SHORT PROBLEM — Return the whole listing, line for line, without the pictures in it.

RECORD EXTRACTS —
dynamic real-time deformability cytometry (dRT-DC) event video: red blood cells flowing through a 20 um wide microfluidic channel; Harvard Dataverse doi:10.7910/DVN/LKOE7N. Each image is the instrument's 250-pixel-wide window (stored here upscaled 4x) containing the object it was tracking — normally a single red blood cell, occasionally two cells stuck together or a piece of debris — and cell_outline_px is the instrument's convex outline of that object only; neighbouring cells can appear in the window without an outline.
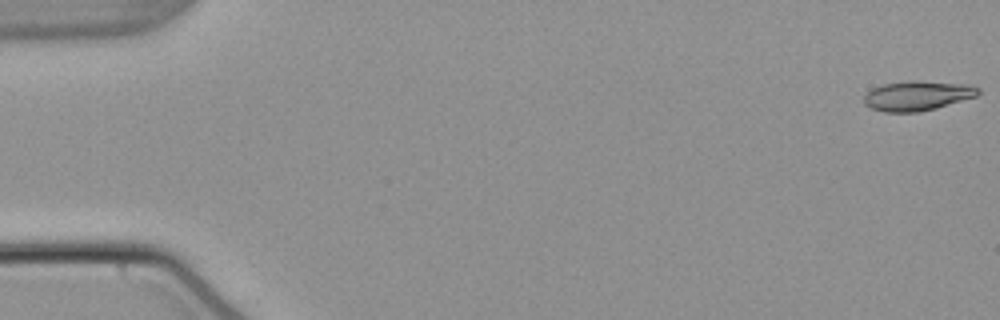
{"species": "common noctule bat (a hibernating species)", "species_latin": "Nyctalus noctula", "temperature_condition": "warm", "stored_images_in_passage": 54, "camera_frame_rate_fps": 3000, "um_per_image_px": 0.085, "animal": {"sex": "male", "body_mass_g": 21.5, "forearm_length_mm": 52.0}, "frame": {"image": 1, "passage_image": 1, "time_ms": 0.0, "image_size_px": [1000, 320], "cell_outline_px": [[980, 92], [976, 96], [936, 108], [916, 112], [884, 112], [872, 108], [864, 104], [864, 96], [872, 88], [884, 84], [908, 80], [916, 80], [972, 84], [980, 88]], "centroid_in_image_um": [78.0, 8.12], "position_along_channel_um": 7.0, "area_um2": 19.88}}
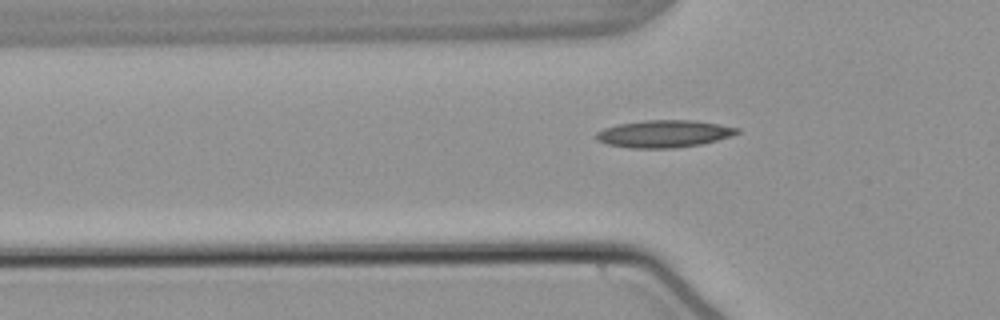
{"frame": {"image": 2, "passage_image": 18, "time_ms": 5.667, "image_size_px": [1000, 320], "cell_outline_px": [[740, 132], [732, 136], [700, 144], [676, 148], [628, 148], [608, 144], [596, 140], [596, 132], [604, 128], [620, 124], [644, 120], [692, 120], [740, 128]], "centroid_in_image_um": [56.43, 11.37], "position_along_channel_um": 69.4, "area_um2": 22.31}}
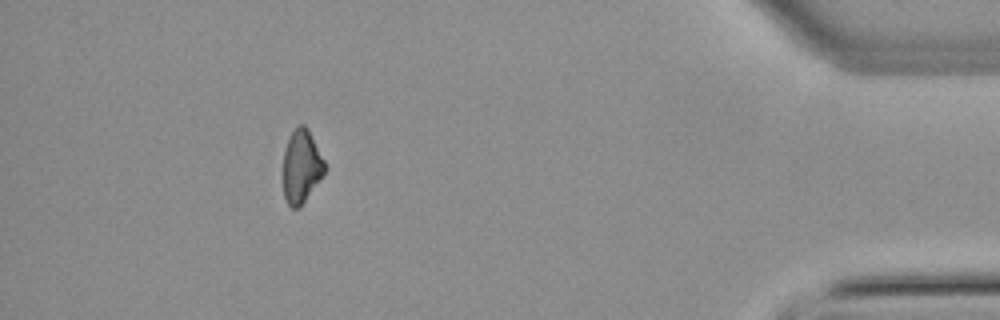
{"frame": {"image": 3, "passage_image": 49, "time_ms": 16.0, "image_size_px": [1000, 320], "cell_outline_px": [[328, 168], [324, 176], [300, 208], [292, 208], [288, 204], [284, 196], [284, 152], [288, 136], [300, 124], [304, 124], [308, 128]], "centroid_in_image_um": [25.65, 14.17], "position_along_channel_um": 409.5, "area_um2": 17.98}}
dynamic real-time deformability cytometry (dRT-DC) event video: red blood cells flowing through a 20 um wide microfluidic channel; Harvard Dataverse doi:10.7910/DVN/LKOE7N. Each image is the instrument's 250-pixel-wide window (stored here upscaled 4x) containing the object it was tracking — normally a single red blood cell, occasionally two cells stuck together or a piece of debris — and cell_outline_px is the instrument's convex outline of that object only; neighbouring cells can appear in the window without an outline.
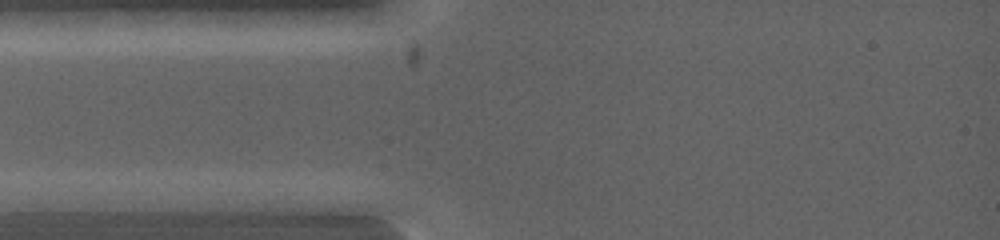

WRITTEN RESPONSE —
dynamic real-time deformability cytometry (dRT-DC) event video: red blood cells flowing through a 20 um wide microfluidic channel; Harvard Dataverse doi:10.7910/DVN/LKOE7N. Each image is the instrument's 250-pixel-wide window (stored here upscaled 4x) containing the object it was tracking — normally a single red blood cell, occasionally two cells stuck together or a piece of debris — and cell_outline_px is the instrument's convex outline of that object only; neighbouring cells can appear in the window without an outline.
{"species": "common noctule bat (a hibernating species)", "species_latin": "Nyctalus noctula", "temperature_condition": "warm", "stored_images_in_passage": 54, "camera_frame_rate_fps": 3000, "um_per_image_px": 0.085, "animal": {"sex": "male", "body_mass_g": 21.5, "forearm_length_mm": 52.0}, "frame": {"image": 1, "passage_image": 1, "time_ms": 0.0, "image_size_px": [1000, 320], "cell_outline_px": [[980, 92], [976, 96], [936, 108], [916, 112], [884, 112], [872, 108], [864, 104], [864, 96], [872, 88], [884, 84], [908, 80], [916, 80], [972, 84], [980, 88]], "centroid_in_image_um": [78.0, 8.12], "position_along_channel_um": 7.0, "area_um2": 19.88}}
{"frame": {"image": 2, "passage_image": 18, "time_ms": 5.667, "image_size_px": [1000, 320], "cell_outline_px": [[740, 132], [732, 136], [700, 144], [676, 148], [628, 148], [608, 144], [596, 140], [596, 132], [604, 128], [620, 124], [644, 120], [692, 120], [740, 128]], "centroid_in_image_um": [56.43, 11.37], "position_along_channel_um": 69.4, "area_um2": 22.31}}
{"frame": {"image": 3, "passage_image": 49, "time_ms": 16.0, "image_size_px": [1000, 320], "cell_outline_px": [[328, 168], [324, 176], [300, 208], [292, 208], [288, 204], [284, 196], [284, 152], [288, 136], [300, 124], [304, 124], [308, 128]], "centroid_in_image_um": [25.65, 14.17], "position_along_channel_um": 409.5, "area_um2": 17.98}}
dynamic real-time deformability cytometry (dRT-DC) event video: red blood cells flowing through a 20 um wide microfluidic channel; Harvard Dataverse doi:10.7910/DVN/LKOE7N. Each image is the instrument's 250-pixel-wide window (stored here upscaled 4x) containing the object it was tracking — normally a single red blood cell, occasionally two cells stuck together or a piece of debris — and cell_outline_px is the instrument's convex outline of that object only; neighbouring cells can appear in the window without an outline.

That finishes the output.